Saturday, March 9, 2019

The Virgin Mary, After One View of the Kama Sutra



by Brett Rutherford

     after the painting by Campin

Flemish Maria has been up all night
reading the sweet books her lover procured,
unruly books with their naughty pictures
of men, and of maids, and of beasts and bees,
verdigris-colored lawns and turquoise skies.
Her nurse concealed them in sewing basket
past the ever-watchful eyes of parents.
She’s read all night, and studied positions
shown in an otherwise unreadable
quarto that Hans procured from India
(he would explain everything, he told her).

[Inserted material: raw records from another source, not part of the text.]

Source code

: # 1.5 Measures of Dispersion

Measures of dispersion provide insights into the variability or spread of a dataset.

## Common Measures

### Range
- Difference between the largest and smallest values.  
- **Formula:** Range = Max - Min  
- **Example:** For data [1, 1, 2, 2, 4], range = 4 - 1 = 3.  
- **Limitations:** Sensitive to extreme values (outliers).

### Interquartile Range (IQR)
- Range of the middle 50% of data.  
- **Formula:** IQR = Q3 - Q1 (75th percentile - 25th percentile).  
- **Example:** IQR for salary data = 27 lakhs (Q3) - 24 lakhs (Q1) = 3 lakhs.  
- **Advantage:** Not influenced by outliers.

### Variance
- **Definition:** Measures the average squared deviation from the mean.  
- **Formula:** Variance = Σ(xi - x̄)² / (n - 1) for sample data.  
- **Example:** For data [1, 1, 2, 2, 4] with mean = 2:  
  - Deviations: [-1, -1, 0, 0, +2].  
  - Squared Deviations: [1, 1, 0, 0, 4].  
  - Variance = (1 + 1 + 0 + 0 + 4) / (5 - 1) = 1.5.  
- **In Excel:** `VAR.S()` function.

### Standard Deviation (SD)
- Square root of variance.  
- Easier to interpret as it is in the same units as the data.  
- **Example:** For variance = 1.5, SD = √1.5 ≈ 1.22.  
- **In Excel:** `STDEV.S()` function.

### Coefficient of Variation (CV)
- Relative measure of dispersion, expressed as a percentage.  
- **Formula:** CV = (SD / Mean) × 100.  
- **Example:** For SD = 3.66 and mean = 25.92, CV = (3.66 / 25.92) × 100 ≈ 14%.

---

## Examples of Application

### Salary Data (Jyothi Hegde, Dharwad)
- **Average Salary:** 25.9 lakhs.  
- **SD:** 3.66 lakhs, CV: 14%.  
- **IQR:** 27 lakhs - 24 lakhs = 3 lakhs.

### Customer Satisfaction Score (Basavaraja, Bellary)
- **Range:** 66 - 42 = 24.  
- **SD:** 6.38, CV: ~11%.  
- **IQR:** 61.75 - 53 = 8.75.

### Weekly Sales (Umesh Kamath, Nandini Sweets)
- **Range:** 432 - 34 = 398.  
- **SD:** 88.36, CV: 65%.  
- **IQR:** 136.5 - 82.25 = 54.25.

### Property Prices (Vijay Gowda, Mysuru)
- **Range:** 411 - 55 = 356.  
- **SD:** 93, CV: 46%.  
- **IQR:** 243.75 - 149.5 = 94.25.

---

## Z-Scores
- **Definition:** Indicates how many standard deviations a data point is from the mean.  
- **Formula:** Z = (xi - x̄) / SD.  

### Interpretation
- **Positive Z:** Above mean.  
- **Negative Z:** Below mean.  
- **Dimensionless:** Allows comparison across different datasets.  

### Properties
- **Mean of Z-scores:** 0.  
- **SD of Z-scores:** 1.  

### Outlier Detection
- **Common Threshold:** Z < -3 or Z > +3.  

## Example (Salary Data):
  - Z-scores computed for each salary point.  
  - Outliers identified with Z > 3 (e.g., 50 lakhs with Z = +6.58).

Now night’s dim candle has been extinguished
to barter for study in morning's rays.
Another book, the holy one, adorns
the tabletop, but hers, she must conceal
by veiling its more lurid reds in silk.
She dreams of a Bengali gazebo,
how two bronze-banded arms might hold her tight.
Two other men watch through a latticework,
chestnut-brown eyes upon her nakedness
while she pretends to be none the wiser:
O Eros, what a great game thou playest!

To catch the light she kneels; her elbow leans
on velvet cushioning, quite unaware
of how the in-folds and out-turns of gown
have lured two peeping, immaterial ghosts.
First, Gabriel: a beardless, mincing boy,
a wing
èd beauty, but no match for her.
Heaven's eunuch flaps in like a sparrow
for a chat with the studious maiden.

He tells her what God has in mind. — “Why me?”
She can’t imagine why she was chosen.
Her protests will not help — though she is not
a virgin, really —  she has promised, sworn
to run off with her gentle ravisher.

“His name is Hans. He is not remotely
angelic. Odd teeth and a broken nose.
Why not choose that blond, Angelica, who
all but asks for it with her haughty name?”

But the angel babbles on about it —
his speech was all memorized, anyway.
He says she’ll be an unwitting mother,
warm hen to an invisible rooster,
then, a mother of one whose destiny
was written in stars and a prophecy.

“No, no,” she says, “I want no part of this,
and Hans would never forgive me; how could
he raise a son he did not recognize?”
Down comes Maria’s second visitor.
This one does not negotiate consent:
the ghost streaks down like molten mercury,
the tiny cross he rides like arrow-bolt
aimed straight at her womb, a battering ram.

This missile is Christ in miniature,
prefigured end already there in seed;
for her, a birth unasked-for, All-Mother-
of-Dead-Son her immortal agony.

Her eyes turn again to the outlawed book.
If she pretends she never heard the angel,
that nothing but a gadfly descended,
that a picture is worth a thousand words
of that indecipherable Sanksrit.
She sighs and thinks: That’s Hans on top, and me
on the bottom. Those chestnut eyes behind
the open latticework: watch over us!